Thursday, June 12, 2008

C# Multiple Replace Extension Methods, Levithan Style

{

A couple of nights ago I blogged about an implementation of a technique to replace multiple patterns in a string on a single pass. Steve Levithan had an entry on the approach (not mine in specific, just the approach and commenting on a few weaknesses).
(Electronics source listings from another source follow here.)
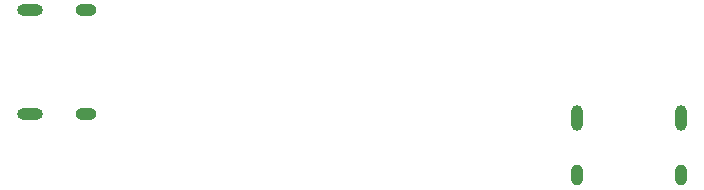
<source format=gbr>
%TF.GenerationSoftware,KiCad,Pcbnew,8.0.6*%
%TF.CreationDate,2025-04-07T23:29:29+03:00*%
%TF.ProjectId,USBC_90deg,55534243-5f39-4306-9465-672e6b696361,rev?*%
%TF.SameCoordinates,Original*%
%TF.FileFunction,Soldermask,Bot*%
%TF.FilePolarity,Negative*%
%FSLAX46Y46*%
G04 Gerber Fmt 4.6, Leading zero omitted, Abs format (unit mm)*
G04 Created by KiCad (PCBNEW 8.0.6) date 2025-04-07 23:29:29*
%MOMM*%
%LPD*%
G01*
G04 APERTURE LIST*
%ADD10O,1.000000X2.200000*%
%ADD11O,1.000000X1.800000*%
%ADD12O,2.200000X1.000000*%
%ADD13O,1.800000X1.000000*%
G04 APERTURE END LIST*
D10*
%TO.C,P1*%
X107600000Y-84030000D03*
D11*
X107600000Y-88830000D03*
D10*
X116400000Y-84030000D03*
D11*
X116400000Y-88830000D03*
%TD*%
D12*
%TO.C,P2*%
X61240000Y-83690000D03*
D13*
X66040000Y-83690000D03*
D12*
X61240000Y-74890000D03*
D13*
X66040000Y-74890000D03*
%TD*%
M02*

</source>
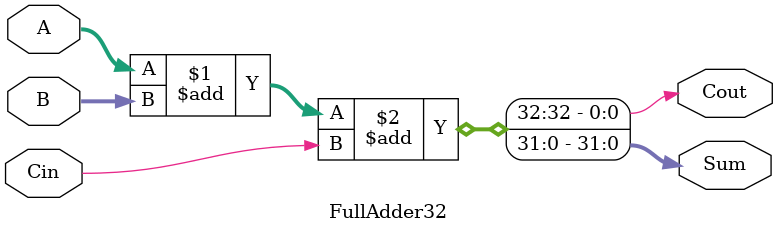
<source format=v>
module FullAdder32(A,B,Cin,Sum,Cout);
input [31:0]A,B; input Cin; output [31:0]Sum; output Cout;
assign {Cout,Sum} = A+B+Cin;
endmodule

</source>
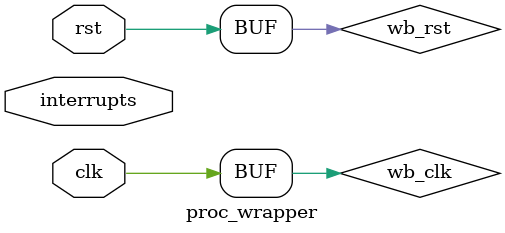
<source format=sv>
module proc_wrapper
(
   input logic clk,
   input logic rst,
   wishbone_b3.master wb_inst,
   wishbone_b3.master wb_data,
   debug_interface.master debug,
   input logic [19:0] interrupts
);
//
//Processor
wire sig_tick;

//Wishbone Common
wire wb_clk = clk;
wire wb_rst = rst;

or1200_top proc
(

	.rst_i		( wb_rst ),
	.clk_i		( wb_clk ),

	.clmode_i	( 2'b00 ), // 1 to 1 clock?

	// WISHBONE Instruction Master
	.iwb_clk_i	( wb_clk ),
	.iwb_rst_i	( wb_rst ),
	.iwb_cyc_o	( wb_inst.cyc ),
	.iwb_adr_o	( wb_inst.adr ),
	.iwb_dat_i	( wb_inst.dat_s2m ),
	.iwb_dat_o	( wb_inst.dat_m2s ),
	.iwb_sel_o	( wb_inst.sel ),
	.iwb_ack_i	( wb_inst.ack ),
	.iwb_err_i	( wb_inst.err ),
	.iwb_rty_i	( wb_inst.rty ),
	.iwb_we_o	( wb_inst.we ),
	.iwb_stb_o	( wb_inst.stb ),
	.iwb_cti_o  ( wb_inst.cti ),
	.iwb_bte_o  ( wb_inst.bte ),

	// WISHBONE Data Master
	.dwb_clk_i	( wb_clk ),
	.dwb_rst_i	( wb_rst ),
	.dwb_cyc_o	( wb_data.cyc ),
	.dwb_adr_o	( wb_data.adr ),
	.dwb_dat_i	( wb_data.dat_s2m ),
	.dwb_dat_o	( wb_data.dat_m2s ),
	.dwb_sel_o	( wb_data.sel ),
	.dwb_ack_i	( wb_data.ack ),
	.dwb_err_i	( wb_data.err ),
	.dwb_rty_i	( wb_data.rty ),
	.dwb_we_o	( wb_data.we ),
	.dwb_stb_o	( wb_data.stb ),
	.dwb_cti_o  ( wb_data.cti ),
	.dwb_bte_o  ( wb_data.bte ),

   // Debug
   .dbg_stall_i( debug.stall ),
   .dbg_ewt_i  ( debug.ewt ),
   .dbg_lss_o  ( debug.lss ),
   .dbg_is_o   ( debug.is ),
   .dbg_wp_o   ( debug.wp ),
   .dbg_bp_o   ( debug.bp ),
   .dbg_stb_i  ( debug.stb ),
   .dbg_we_i   ( debug.we ),
   .dbg_adr_i  ( debug.adr ),
   .dbg_dat_i  ( debug.dat_s2m ),
   .dbg_dat_o  ( debug.dat_m2s ),
   .dbg_ack_o  ( debug.ack ),

	// Power Management
	.pm_clksd_o	( ),
	.pm_cpustall_i	( 1'b0 ),
	.pm_dc_gate_o	( ),
	.pm_ic_gate_o	( ),
	.pm_dmmu_gate_o	( ),
	.pm_immu_gate_o	( ),
	.pm_tt_gate_o	( ),
	.pm_cpu_gate_o	( ),
	.pm_wakeup_o	( ),
	.pm_lvolt_o	( ),

	// Interrupts
	.pic_ints_i	( interrupts ),

	.sig_tick(sig_tick)
);

endmodule


</source>
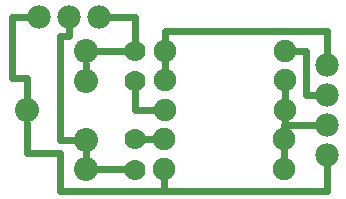
<source format=gtl>
G04 MADE WITH FRITZING*
G04 WWW.FRITZING.ORG*
G04 DOUBLE SIDED*
G04 HOLES PLATED*
G04 CONTOUR ON CENTER OF CONTOUR VECTOR*
%ASAXBY*%
%FSLAX23Y23*%
%MOIN*%
%OFA0B0*%
%SFA1.0B1.0*%
%ADD10C,0.080350*%
%ADD11C,0.070000*%
%ADD12C,0.075000*%
%ADD13C,0.078000*%
%ADD14C,0.024000*%
%ADD15R,0.001000X0.001000*%
%LNCOPPER1*%
G90*
G70*
G54D10*
X182Y396D03*
X379Y593D03*
X379Y494D03*
X379Y297D03*
X379Y199D03*
G54D11*
X542Y593D03*
X542Y493D03*
X542Y198D03*
X542Y299D03*
G54D12*
X642Y592D03*
X1042Y592D03*
X642Y497D03*
X1042Y497D03*
X642Y397D03*
X1042Y397D03*
X641Y299D03*
X1041Y299D03*
X641Y199D03*
X1041Y199D03*
G54D13*
X224Y708D03*
X324Y708D03*
X424Y708D03*
X1182Y547D03*
X1182Y447D03*
X1182Y347D03*
X1182Y247D03*
G54D14*
X613Y397D02*
X542Y397D01*
D02*
X542Y397D02*
X542Y467D01*
D02*
X613Y299D02*
X568Y299D01*
D02*
X642Y526D02*
X642Y563D01*
D02*
X1042Y426D02*
X1042Y469D01*
D02*
X1042Y369D02*
X1041Y328D01*
D02*
X1041Y270D02*
X1041Y228D01*
D02*
X1182Y660D02*
X1182Y577D01*
D02*
X642Y660D02*
X1182Y660D01*
D02*
X642Y620D02*
X642Y660D01*
D02*
X1152Y447D02*
X1112Y447D01*
D02*
X1112Y447D02*
X1112Y592D01*
D02*
X1112Y592D02*
X1071Y592D01*
D02*
X1041Y347D02*
X1152Y347D01*
D02*
X1041Y228D02*
X1041Y347D01*
D02*
X1182Y128D02*
X641Y128D01*
D02*
X1182Y216D02*
X1182Y128D01*
D02*
X641Y128D02*
X641Y171D01*
D02*
X420Y593D02*
X516Y593D01*
D02*
X379Y551D02*
X379Y536D01*
D02*
X379Y240D02*
X379Y256D01*
D02*
X420Y199D02*
X515Y199D01*
D02*
X293Y254D02*
X182Y254D01*
D02*
X182Y254D02*
X182Y355D01*
D02*
X641Y128D02*
X293Y128D01*
D02*
X293Y128D02*
X293Y254D01*
D02*
X641Y171D02*
X641Y128D01*
D02*
X182Y502D02*
X133Y502D01*
D02*
X133Y502D02*
X133Y708D01*
D02*
X133Y708D02*
X194Y708D01*
D02*
X182Y437D02*
X182Y502D01*
D02*
X542Y708D02*
X454Y708D01*
D02*
X542Y619D02*
X542Y708D01*
D02*
X324Y644D02*
X324Y678D01*
D02*
X293Y644D02*
X324Y644D01*
D02*
X337Y297D02*
X293Y297D01*
D02*
X293Y297D02*
X293Y644D01*
G54D15*
D02*
G04 End of Copper1*
M02*
</source>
It inspired a few things out of me: first, making the multiple replace an extension method of the string class, and second to duplicate Steve's approach which enables a more robust model because you can use metasequences etc...

Here is the code (included the using statement since the use of ToArray() from the Dictionary key collection isn't available without System.Linq):

using System;
using System.Linq;
using System.Collections.Generic;
using System.Text.RegularExpressions;

static class RegexExtender {
public static string MultiReplace(this string target, Dictionary replacementDictionary) {
return Regex.Replace(target,
"(" + String.Join("|", replacementDictionary.Keys.ToArray()) + ")",
delegate(Match m) { return replacementDictionary[m.Value]; }
);
}

public static string LevithansMultiReplace(this string target, Dictionary replacementDictionary)
{
foreach (string key in replacementDictionary.Keys) {
Regex r = new Regex(key, RegexOptions.None);
target = r.Replace(target, replacementDictionary[key]);
}
return target;
}

}


Here is some usage:




// the original approach, as an extension method
string x = "Holly was a hunter";
Dictionary rdict = new Dictionary();
rdict.Add("Holly", "Hannah");
rdict.Add("hunter", "hatter");
Console.WriteLine(x.MultiReplace(rdict));

// Steve's technique
rdict = new Dictionary();
rdict.Add(@"[A-z]", "x");
rdict.Add(@"\d", "y");
string test = "David is 33";
Console.WriteLine(test.LevithansMultiReplace(rdict));




}

2 comments:

Unknown said...

LevithansMultiReplace will not compile for me. Any idea what I'm missing?

David Seruyange said...

I think at the time I wrote this the regular .NET Dictionary defaulted to have a string key/value pair. Now you will need to use a strongly typed Dictionary.

That is: Dictionary<string, string> instead of just Dictionary.